The last time a billionaire ran for president, he warned about the “crazy aunt in the basement.” That was Ross Perot’s favorite euphemism for a problem the country refused to face. Donald Trump is challenging the Republican Party to confront its crazy uncle.
Everyone has a family member or longtime acquaintance who is loud, crass and opinionated. This person has some good ideas, mixed with arguments that would be perfectly defensible if expressed more tactfully plus some views that are prejudiced or just downright crazy.
You know the type. They send you emails about Barack Obama’s birth certificate and share Facebook posts about the antichrist coming for your guns. Yet this same person has also managed to start a successful business, so he’s clearly no dummy. And while you may find him annoying, others like and respect him.
Trump is that uncle on a much larger scale. His celebrity status, and now his campaign for president of the United States, gives him a bigger platform than a chain-email sender. Whether he’s still a billionaire or not — we’ll know how serious he is about his presidential ambitions when he discloses his finances — he has been phenomenally successful.
Trump should be easy to dismiss. This is at least the third time he has threatened to run for president. In 2000, he was unwilling even to challenge Pat Buchanan for the nomination of Perot’s Reform Party.
Many of Trump’s ideas are half-baked. Others contradict past positions he’s taken. He left the Republican Party in October 1999 and pledged to run to Buchanan’s left on economic and social issues 15 years ago. Now he is running as a true Tea Party conservative, to the right of most Republicans seeking the White House.

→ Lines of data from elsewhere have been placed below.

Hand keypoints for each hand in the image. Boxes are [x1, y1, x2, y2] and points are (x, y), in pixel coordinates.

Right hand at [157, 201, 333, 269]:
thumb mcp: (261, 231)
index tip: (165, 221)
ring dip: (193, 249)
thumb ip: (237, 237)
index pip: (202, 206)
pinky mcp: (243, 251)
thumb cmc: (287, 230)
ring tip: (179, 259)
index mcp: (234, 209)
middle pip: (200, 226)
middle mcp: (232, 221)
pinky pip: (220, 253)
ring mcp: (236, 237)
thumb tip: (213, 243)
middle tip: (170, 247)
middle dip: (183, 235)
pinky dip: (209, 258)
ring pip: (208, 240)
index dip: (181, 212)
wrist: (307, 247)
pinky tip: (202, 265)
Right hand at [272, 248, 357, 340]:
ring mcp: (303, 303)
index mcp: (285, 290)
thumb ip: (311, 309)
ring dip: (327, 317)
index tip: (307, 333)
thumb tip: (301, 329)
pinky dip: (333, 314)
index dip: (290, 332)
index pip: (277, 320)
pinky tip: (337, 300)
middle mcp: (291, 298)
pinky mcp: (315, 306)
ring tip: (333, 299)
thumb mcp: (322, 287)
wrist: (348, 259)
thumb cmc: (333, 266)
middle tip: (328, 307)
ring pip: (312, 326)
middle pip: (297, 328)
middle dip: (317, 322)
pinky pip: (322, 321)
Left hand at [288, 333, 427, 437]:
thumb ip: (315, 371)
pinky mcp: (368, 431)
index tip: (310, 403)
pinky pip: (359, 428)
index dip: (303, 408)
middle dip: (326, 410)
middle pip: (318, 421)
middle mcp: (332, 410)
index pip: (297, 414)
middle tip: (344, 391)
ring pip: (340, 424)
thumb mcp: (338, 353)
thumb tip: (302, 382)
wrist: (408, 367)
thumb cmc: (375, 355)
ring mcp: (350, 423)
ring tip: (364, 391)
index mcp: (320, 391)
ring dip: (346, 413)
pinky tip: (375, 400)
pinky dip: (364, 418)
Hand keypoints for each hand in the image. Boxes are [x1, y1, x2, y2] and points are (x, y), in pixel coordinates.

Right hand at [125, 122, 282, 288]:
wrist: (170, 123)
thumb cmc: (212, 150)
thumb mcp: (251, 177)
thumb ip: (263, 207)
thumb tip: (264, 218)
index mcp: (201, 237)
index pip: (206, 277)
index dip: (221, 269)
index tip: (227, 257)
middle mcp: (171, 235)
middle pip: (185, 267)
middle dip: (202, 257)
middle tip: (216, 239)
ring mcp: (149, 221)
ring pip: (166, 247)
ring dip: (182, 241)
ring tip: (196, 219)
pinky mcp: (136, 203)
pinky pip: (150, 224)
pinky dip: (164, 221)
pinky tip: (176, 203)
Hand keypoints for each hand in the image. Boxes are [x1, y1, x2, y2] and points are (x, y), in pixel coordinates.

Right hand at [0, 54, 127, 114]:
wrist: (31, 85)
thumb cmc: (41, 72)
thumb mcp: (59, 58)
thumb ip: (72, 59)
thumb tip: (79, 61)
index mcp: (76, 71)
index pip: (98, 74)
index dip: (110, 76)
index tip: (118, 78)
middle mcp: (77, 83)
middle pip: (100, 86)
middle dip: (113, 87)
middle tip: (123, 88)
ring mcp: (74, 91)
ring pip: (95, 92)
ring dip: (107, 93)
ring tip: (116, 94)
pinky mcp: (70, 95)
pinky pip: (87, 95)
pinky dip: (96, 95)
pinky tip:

Jeb Bush once gave Hillary Clinton an award, something that will make great fodder for ads both in the primaries and in the fall election if he is the nominee. But Trump actually gave Hillary money, including $1,000 for her Senate campaign and at least $100,000 to the Clinton Foundation.
But Trump won’t be dismissed. For one thing, there are a lot of so-called crazy uncles out there and some of them vote. Sincerely or not, Trump is stoking fears and resentments genuinely felt by a nontrivial segment of the GOP rank-and-file.
As Trump’s would-be opponent for the Reform Party nomination once put it, these visceral conservatives “don’t read Adam Smith or Edmund Burke, but they came from the same schoolyards and playgrounds and towns as we did.” Tip O’Neill said all politics are local, but today all politics are identity politics. Trump reflects this as surely as Sarah Palin does.
Many conservatives are looking for someone who will fight for them, a trait some evaluate not on the basis of preferred marginal tax rates or five-point policy agendas but by ability to spark liberal outrage. That’s where Trump has a proven track record.
Consider the analysis of Iowa conservative commentator Steve Deace. “[Trump] may or may not be presidential material, but he’s made a lifetime out of defying the limp-wristed and the know-it-alls,” Deace writes, chastising “case-studies in passive-aggressiveness mocking him now couldn’t hold his jock strap, and would probably urinate themselves if you took them outside their beltway spider holes and placed them in the high-pressure world he lives in each day.”
Deace is no yahoo. He speaks for a constituency and has made a number of accurate Iowa political predictions. Leaving aside whether even paid actors want to hold Trump’s jock straps, much less highbrow political analysts, it is true few of his detractors could replicate his business feats. By the same token, not many of Ben Carson’s critics could separate conjoined twins or perform a successful hemispherectomy. But expertise in one field doesn’t necessarily translate even to competence in another.
Let’s not overstate how representative Trump is of his party or conservatives. He has the worst favorability numbers among Republicans of any candidate in the GOP field. Barring a massive breakdown in the process, he has no chance of becoming the nominee.
Only a large field fragmenting the vote and giving outsized personality a chance to stand out in the debates give Trump any opportunity to influence the primaries at all. But Trump isn’t an anomaly either. He represents something serious conservatives must address, not simply sneer at.
This uncle won’t stay locked in the basement.